▸ What the task requires: Give back exactly the lines of the data below, starting with the line that has "- Height (inches)" and going on through the line that has "## PPT dan Laporan".

▸ Source information:
%%

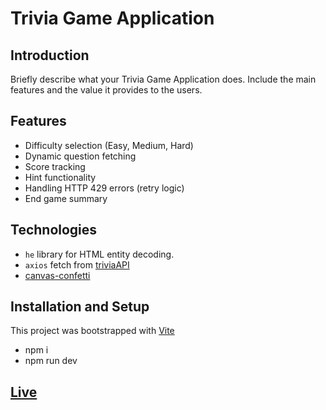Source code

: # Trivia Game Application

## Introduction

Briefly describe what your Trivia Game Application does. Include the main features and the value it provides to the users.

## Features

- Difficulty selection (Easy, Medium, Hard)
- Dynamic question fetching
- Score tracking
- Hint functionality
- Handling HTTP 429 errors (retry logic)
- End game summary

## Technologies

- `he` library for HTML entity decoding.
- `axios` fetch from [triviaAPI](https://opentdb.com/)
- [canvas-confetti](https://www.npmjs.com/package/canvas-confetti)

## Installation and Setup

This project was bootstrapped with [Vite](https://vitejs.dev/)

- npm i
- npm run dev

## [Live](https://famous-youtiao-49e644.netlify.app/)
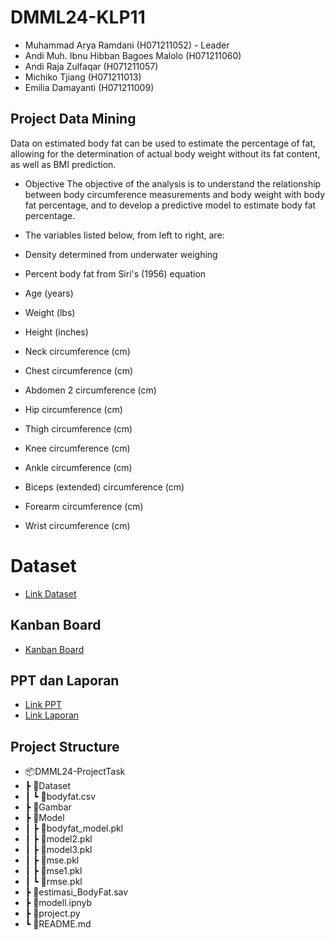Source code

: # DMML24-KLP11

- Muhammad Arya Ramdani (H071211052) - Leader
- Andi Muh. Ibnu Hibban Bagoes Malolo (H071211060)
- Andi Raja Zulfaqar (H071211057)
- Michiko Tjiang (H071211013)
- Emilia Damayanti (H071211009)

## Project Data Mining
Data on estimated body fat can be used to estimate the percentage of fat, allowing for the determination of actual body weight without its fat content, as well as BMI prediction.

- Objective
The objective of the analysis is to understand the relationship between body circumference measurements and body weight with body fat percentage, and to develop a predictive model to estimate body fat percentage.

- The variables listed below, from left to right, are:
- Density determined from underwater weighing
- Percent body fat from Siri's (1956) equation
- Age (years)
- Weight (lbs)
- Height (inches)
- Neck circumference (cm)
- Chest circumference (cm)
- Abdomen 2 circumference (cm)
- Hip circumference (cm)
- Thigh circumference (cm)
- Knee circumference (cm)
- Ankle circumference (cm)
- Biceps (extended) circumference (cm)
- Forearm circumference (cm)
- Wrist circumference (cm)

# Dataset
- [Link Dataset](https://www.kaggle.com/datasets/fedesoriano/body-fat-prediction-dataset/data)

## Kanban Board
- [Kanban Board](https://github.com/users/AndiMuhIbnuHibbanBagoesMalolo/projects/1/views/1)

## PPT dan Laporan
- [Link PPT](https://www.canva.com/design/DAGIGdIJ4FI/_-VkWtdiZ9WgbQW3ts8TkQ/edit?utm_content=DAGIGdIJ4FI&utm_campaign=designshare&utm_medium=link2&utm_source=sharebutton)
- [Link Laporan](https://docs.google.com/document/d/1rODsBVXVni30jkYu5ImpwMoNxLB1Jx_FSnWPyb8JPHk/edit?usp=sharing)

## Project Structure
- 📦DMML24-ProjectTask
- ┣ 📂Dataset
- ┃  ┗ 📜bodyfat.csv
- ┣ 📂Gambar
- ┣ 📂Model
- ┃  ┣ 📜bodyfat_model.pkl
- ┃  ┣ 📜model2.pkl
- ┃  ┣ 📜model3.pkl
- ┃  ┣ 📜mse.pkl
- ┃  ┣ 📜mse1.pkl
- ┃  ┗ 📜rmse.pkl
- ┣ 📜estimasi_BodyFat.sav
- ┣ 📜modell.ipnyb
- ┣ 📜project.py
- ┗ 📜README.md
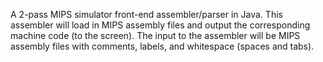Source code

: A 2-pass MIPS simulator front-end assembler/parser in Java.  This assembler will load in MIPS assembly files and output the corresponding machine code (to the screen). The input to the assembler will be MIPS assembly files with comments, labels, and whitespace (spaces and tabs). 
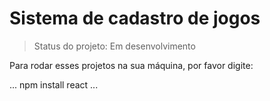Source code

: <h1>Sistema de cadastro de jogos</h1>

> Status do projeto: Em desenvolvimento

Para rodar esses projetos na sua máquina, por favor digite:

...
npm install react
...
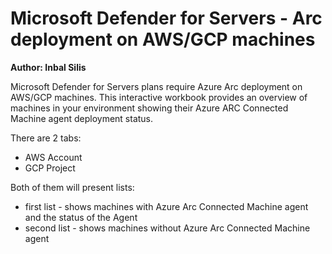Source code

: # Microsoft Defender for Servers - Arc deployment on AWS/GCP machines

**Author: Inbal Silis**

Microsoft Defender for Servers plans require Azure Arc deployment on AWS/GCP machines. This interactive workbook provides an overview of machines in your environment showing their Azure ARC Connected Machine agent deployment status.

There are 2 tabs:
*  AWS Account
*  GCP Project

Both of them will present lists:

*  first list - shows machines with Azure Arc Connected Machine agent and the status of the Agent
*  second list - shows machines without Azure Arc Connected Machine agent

%%
%%

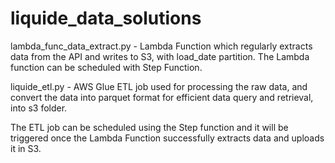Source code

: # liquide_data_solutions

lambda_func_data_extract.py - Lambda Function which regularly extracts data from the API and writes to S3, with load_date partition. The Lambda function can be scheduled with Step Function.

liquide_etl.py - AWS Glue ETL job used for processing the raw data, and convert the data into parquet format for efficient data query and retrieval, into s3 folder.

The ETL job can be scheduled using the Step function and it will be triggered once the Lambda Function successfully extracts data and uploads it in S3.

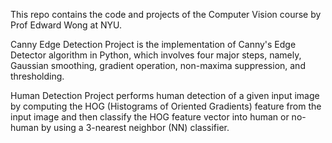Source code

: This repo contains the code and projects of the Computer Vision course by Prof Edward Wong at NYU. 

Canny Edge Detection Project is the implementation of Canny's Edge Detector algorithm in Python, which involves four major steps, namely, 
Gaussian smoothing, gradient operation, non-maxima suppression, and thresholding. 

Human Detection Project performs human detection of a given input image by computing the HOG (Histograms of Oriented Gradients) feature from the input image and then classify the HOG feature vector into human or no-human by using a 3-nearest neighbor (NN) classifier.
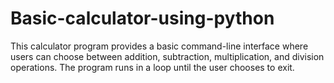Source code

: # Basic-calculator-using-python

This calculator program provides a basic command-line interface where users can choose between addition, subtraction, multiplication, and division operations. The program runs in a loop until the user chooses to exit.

%%

▸ Response to the exercise:
- Height (inches)
- Neck circumference (cm)
- Chest circumference (cm)
- Abdomen 2 circumference (cm)
- Hip circumference (cm)
- Thigh circumference (cm)
- Knee circumference (cm)
- Ankle circumference (cm)
- Biceps (extended) circumference (cm)
- Forearm circumference (cm)
- Wrist circumference (cm)

# Dataset
- [Link Dataset](https://www.kaggle.com/datasets/fedesoriano/body-fat-prediction-dataset/data)

## Kanban Board
- [Kanban Board](https://github.com/users/AndiMuhIbnuHibbanBagoesMalolo/projects/1/views/1)

## PPT dan Laporan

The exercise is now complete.